_Text segment_
# # # # #

You can read the decsion here in .PDF format. Adobe Acrobat reader required.

Regarding the argument that D.C. is not a state...
The appellate court pointed out the Supreme Court has unambiguously held that the Constitution and Bill of Rights are in effect in the District of Columbia. This negates much of the dissenting opinion's argument.

Re: 14th Amendment incorporation question (someone raised it)
Because D.C. is not a state, but a federal entity, the 14th Amendment incorporation is a moot point. D.C. is already covered even without the 14th.

# # # # #

_About this task_
Do these statements agree with the text on the D.C. court decision? Give yes or no for each, with the deciding words quoted exactly. (a) The appellate court noted that the Supreme Court has held the Constitution and Bill of Rights to be in effect in the District of Columbia. (b) According to the text, D.C. is covered only through 14th Amendment incorporation. (c) The decision is offered for reading in Word format.

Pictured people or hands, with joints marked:
# # # # #

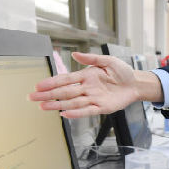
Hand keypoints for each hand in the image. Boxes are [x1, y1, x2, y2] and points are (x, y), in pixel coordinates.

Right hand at [29, 52, 161, 118]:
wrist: (136, 83)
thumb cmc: (122, 71)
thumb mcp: (108, 60)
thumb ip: (91, 58)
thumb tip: (75, 54)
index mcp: (86, 76)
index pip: (65, 79)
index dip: (52, 82)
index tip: (38, 85)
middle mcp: (87, 88)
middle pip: (64, 92)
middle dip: (48, 95)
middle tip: (32, 98)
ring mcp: (93, 98)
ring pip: (72, 103)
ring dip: (57, 105)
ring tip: (43, 107)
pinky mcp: (102, 108)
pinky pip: (87, 111)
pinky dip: (76, 113)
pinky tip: (64, 114)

# # # # #

_Written reply_
(a) Yes: "The appellate court pointed out the Supreme Court has unambiguously held that the Constitution and Bill of Rights are in effect in the District of Columbia."
(b) No: "D.C. is already covered even without the 14th."
(c) No: ".PDF format. Adobe Acrobat reader required."